Problem description:
Starting from the line in which "(585, 552) = (408, 417): plush" appears, output every line down to the last line of the data below, exactly and without anything more.

============

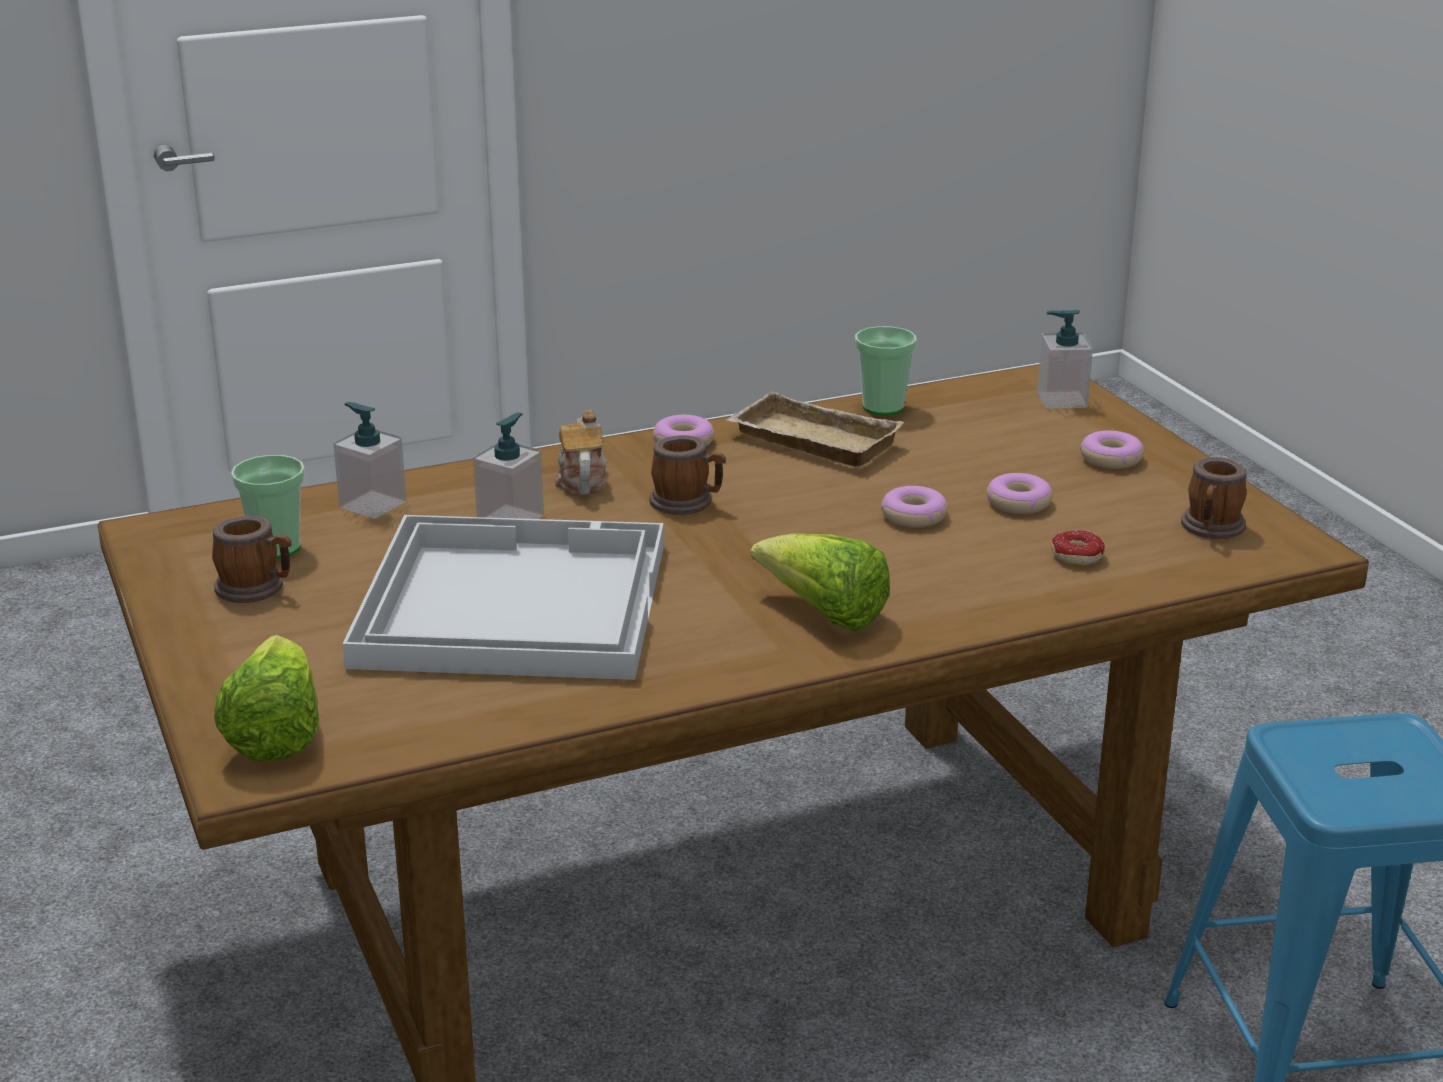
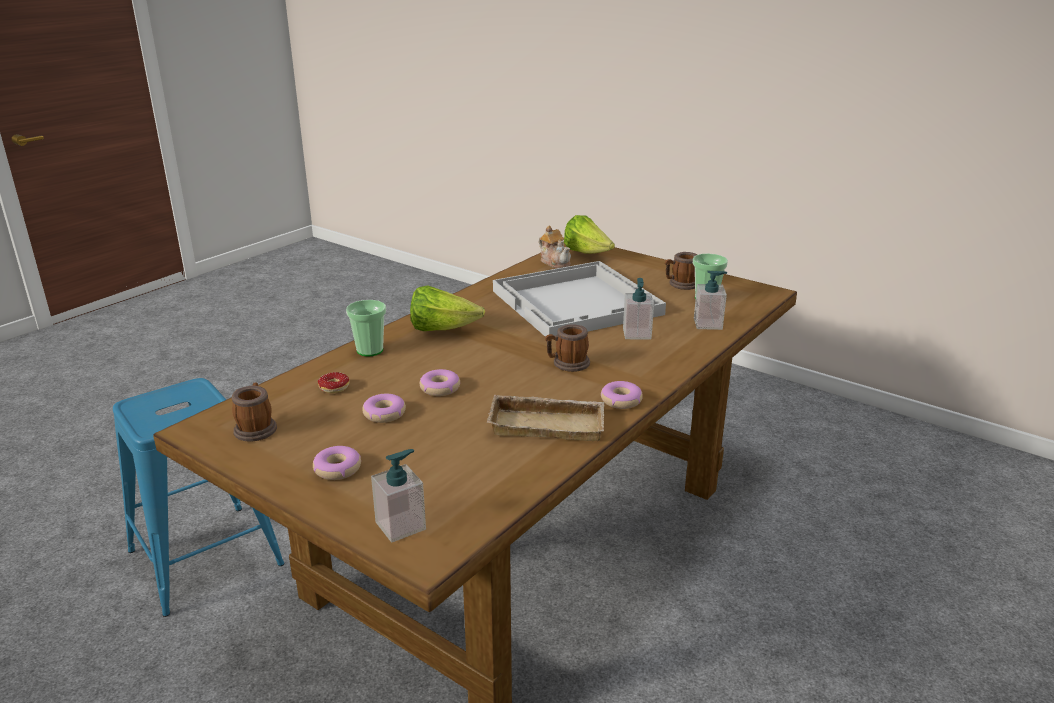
camera: 150 degrees right, 0 degrees up
(581, 480) = (637, 361): teapot -> teapot (555, 262)
(883, 407) = (531, 471): cup -> cup (370, 350)

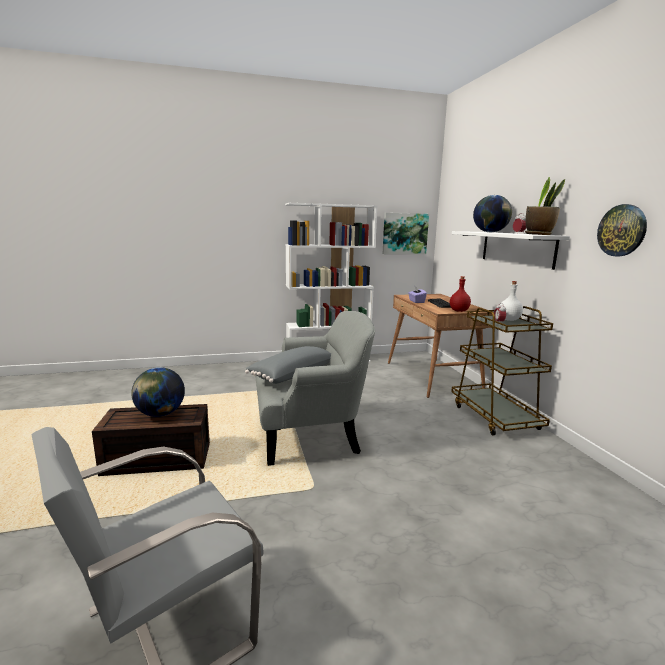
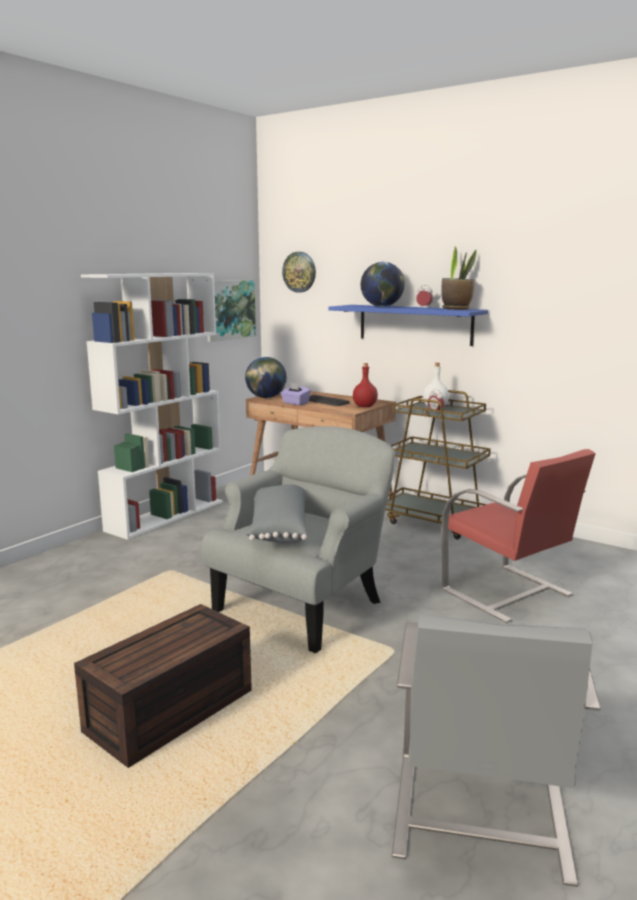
camera: 40 degrees left, 0 degrees up
(160, 414) = (169, 638): globe -> globe (266, 397)
(466, 491) = (508, 593): none -> red chair
(516, 248) = (415, 324): white shelf -> blue shelf
(622, 230) = (548, 304): wall clock -> wall clock (299, 272)

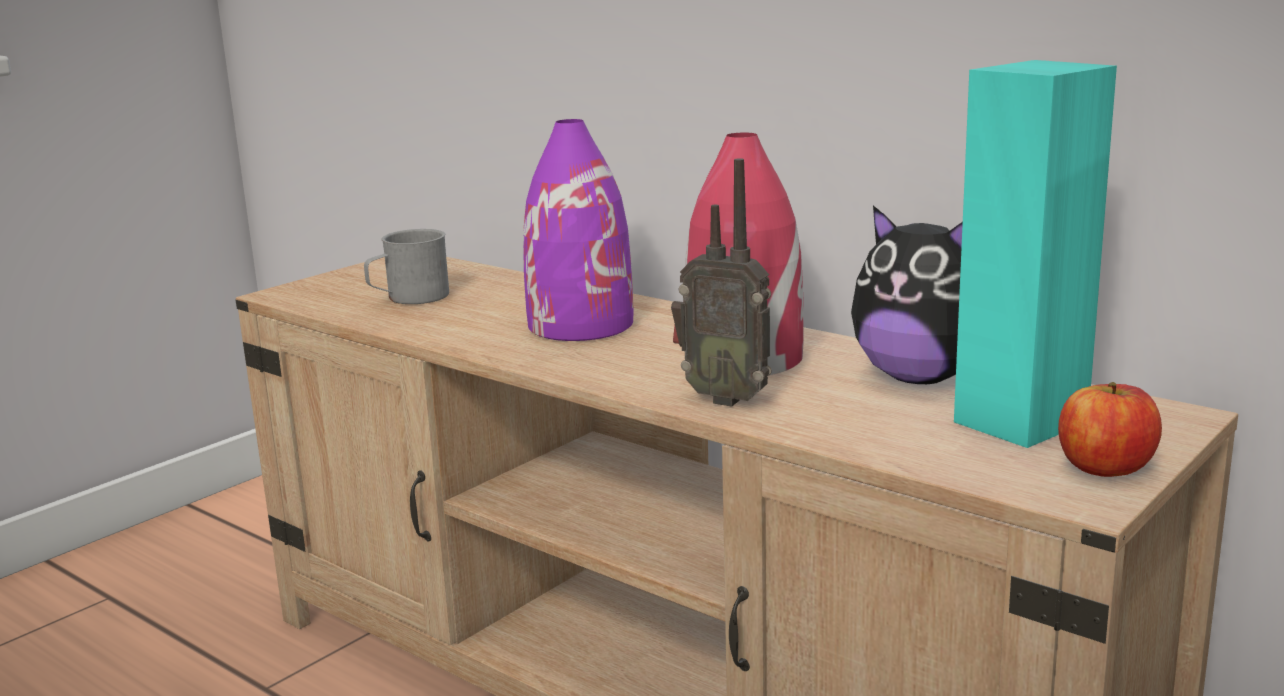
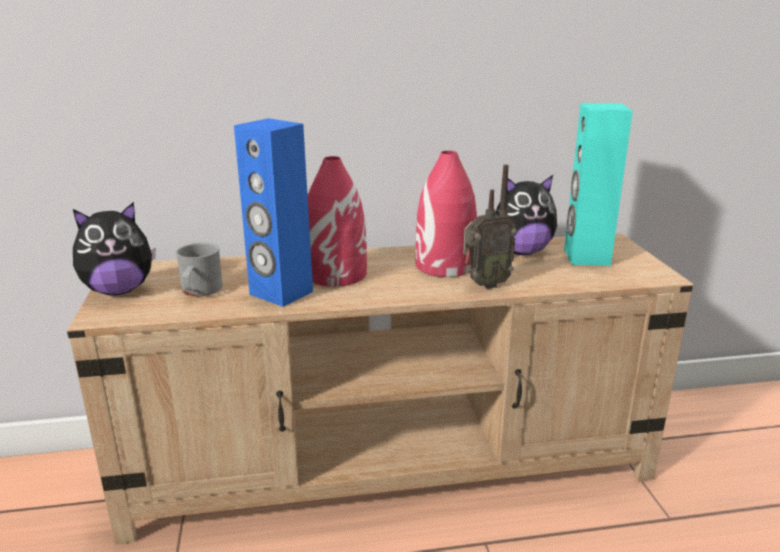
camera: 50 degrees left, 5 degrees up
(352, 276) = (119, 290): none -> plush toy
(470, 325) = (280, 293): none -> blue speaker
(581, 324) = (335, 274): purple vase -> red vase
(1105, 467) = (642, 264): apple -> none

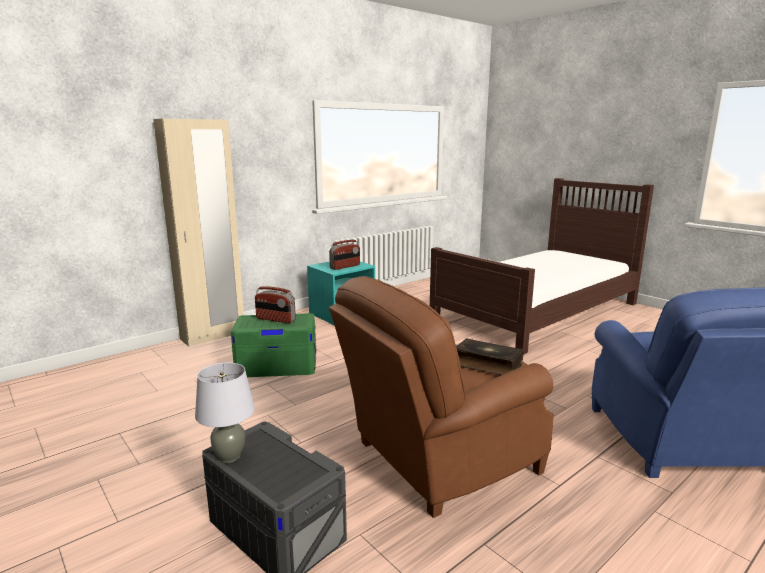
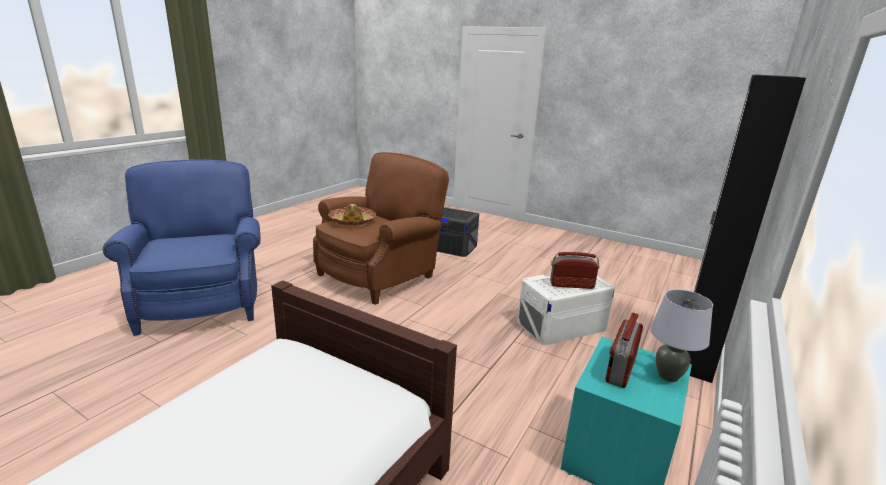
camera: 160 degrees right, 5 degrees up
(213, 336) = (695, 357): beige wardrobe -> black wardrobe
(230, 456) = (464, 212): grey table lamp -> grey table lamp (668, 376)
(277, 365) = (561, 325): green storage box -> white storage box
(487, 365) = (352, 221): book -> hat

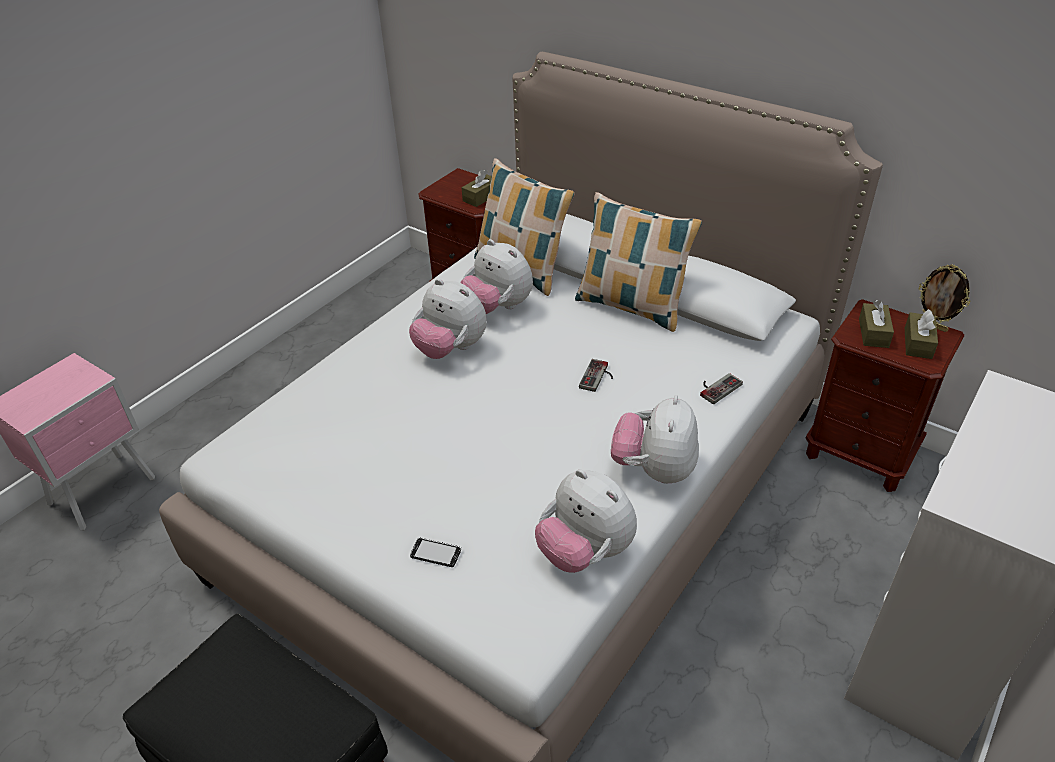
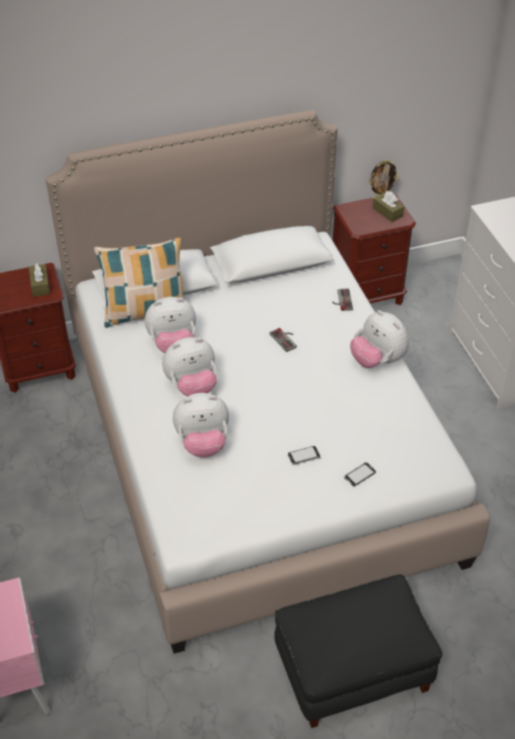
camera: 55 degrees left, 5 degrees up
(424, 486) = (304, 456): none -> phone
(585, 552) = (408, 417): plush toy -> plush toy (203, 443)
(631, 306) = (238, 290): pillow -> none
(873, 333) = (364, 220): brown tissue box -> none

============

Response to the task:
(585, 552) = (408, 417): plush toy -> plush toy (203, 443)
(631, 306) = (238, 290): pillow -> none
(873, 333) = (364, 220): brown tissue box -> none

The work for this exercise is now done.